• _Exercise instructions_:
Make an exact transcription of the data below.

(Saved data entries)

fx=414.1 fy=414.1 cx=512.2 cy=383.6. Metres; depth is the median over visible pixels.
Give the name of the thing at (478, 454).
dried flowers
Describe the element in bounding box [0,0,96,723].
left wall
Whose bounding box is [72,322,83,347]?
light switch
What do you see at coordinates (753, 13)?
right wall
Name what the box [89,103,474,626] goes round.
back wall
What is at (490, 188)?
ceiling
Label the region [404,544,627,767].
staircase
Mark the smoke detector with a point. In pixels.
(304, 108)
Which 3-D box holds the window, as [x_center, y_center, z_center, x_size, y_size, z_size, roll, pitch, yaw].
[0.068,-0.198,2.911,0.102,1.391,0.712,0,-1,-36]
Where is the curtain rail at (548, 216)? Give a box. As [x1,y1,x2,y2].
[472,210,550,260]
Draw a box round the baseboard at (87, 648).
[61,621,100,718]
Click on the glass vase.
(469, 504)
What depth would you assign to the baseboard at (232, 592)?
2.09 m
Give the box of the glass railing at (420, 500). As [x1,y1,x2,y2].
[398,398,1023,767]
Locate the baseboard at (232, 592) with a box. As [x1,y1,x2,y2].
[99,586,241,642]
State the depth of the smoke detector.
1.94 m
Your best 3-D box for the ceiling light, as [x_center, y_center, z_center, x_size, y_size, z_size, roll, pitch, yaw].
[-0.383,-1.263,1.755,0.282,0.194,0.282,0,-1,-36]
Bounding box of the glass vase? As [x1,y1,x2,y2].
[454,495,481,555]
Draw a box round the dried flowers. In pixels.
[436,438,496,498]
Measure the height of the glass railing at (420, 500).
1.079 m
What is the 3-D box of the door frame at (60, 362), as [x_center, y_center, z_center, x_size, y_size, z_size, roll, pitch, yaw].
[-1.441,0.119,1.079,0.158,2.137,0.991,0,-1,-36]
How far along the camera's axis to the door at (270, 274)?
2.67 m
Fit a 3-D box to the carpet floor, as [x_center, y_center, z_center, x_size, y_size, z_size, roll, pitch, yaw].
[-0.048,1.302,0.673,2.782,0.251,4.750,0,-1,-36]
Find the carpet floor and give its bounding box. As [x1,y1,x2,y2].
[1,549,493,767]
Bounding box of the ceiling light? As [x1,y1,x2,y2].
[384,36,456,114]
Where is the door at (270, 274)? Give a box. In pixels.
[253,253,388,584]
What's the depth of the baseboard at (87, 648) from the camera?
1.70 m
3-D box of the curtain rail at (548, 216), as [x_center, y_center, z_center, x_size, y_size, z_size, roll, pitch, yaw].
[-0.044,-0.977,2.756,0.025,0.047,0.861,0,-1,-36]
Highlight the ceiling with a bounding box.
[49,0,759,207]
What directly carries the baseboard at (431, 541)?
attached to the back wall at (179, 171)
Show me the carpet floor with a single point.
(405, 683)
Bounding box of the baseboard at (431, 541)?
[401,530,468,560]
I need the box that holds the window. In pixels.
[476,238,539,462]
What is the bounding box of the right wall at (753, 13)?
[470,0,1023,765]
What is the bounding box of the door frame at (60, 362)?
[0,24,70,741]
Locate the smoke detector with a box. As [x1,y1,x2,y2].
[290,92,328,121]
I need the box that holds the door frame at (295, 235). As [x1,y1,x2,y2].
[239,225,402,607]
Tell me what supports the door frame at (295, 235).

• _Output of the task_:
fx=414.1 fy=414.1 cx=512.2 cy=383.6. Metres; depth is the median over visible pixels.
Give the name of the thing at (478, 454).
dried flowers
Describe the element in bounding box [0,0,96,723].
left wall
Whose bounding box is [72,322,83,347]?
light switch
What do you see at coordinates (753, 13)?
right wall
Name what the box [89,103,474,626] goes round.
back wall
What is at (490, 188)?
ceiling
Label the region [404,544,627,767].
staircase
Mark the smoke detector with a point. In pixels.
(304, 108)
Which 3-D box holds the window, as [x_center, y_center, z_center, x_size, y_size, z_size, roll, pitch, yaw].
[0.068,-0.198,2.911,0.102,1.391,0.712,0,-1,-36]
Where is the curtain rail at (548, 216)? Give a box. As [x1,y1,x2,y2].
[472,210,550,260]
Draw a box round the baseboard at (87, 648).
[61,621,100,718]
Click on the glass vase.
(469, 504)
What depth would you assign to the baseboard at (232, 592)?
2.09 m
Give the box of the glass railing at (420, 500). As [x1,y1,x2,y2].
[398,398,1023,767]
Locate the baseboard at (232, 592) with a box. As [x1,y1,x2,y2].
[99,586,241,642]
State the depth of the smoke detector.
1.94 m
Your best 3-D box for the ceiling light, as [x_center, y_center, z_center, x_size, y_size, z_size, roll, pitch, yaw].
[-0.383,-1.263,1.755,0.282,0.194,0.282,0,-1,-36]
Bounding box of the glass vase? As [x1,y1,x2,y2].
[454,495,481,555]
Draw a box round the dried flowers. In pixels.
[436,438,496,498]
Measure the height of the glass railing at (420, 500).
1.079 m
What is the 3-D box of the door frame at (60, 362), as [x_center, y_center, z_center, x_size, y_size, z_size, roll, pitch, yaw].
[-1.441,0.119,1.079,0.158,2.137,0.991,0,-1,-36]
How far along the camera's axis to the door at (270, 274)?
2.67 m
Fit a 3-D box to the carpet floor, as [x_center, y_center, z_center, x_size, y_size, z_size, roll, pitch, yaw].
[-0.048,1.302,0.673,2.782,0.251,4.750,0,-1,-36]
Find the carpet floor and give its bounding box. As [x1,y1,x2,y2].
[1,549,493,767]
Bounding box of the ceiling light? As [x1,y1,x2,y2].
[384,36,456,114]
Where is the door at (270, 274)? Give a box. In pixels.
[253,253,388,584]
What's the depth of the baseboard at (87, 648) from the camera?
1.70 m
3-D box of the curtain rail at (548, 216), as [x_center, y_center, z_center, x_size, y_size, z_size, roll, pitch, yaw].
[-0.044,-0.977,2.756,0.025,0.047,0.861,0,-1,-36]
Highlight the ceiling with a bounding box.
[49,0,759,207]
What directly carries the baseboard at (431, 541)?
attached to the back wall at (179, 171)
Show me the carpet floor with a single point.
(405, 683)
Bounding box of the baseboard at (431, 541)?
[401,530,468,560]
I need the box that holds the window. In pixels.
[476,238,539,462]
What is the bounding box of the right wall at (753, 13)?
[470,0,1023,765]
What is the bounding box of the door frame at (60, 362)?
[0,24,70,741]
Locate the smoke detector with a box. As [x1,y1,x2,y2].
[290,92,328,121]
I need the box that holds the door frame at (295, 235). As [x1,y1,x2,y2].
[239,225,402,607]
Tell me what supports the door frame at (295, 235).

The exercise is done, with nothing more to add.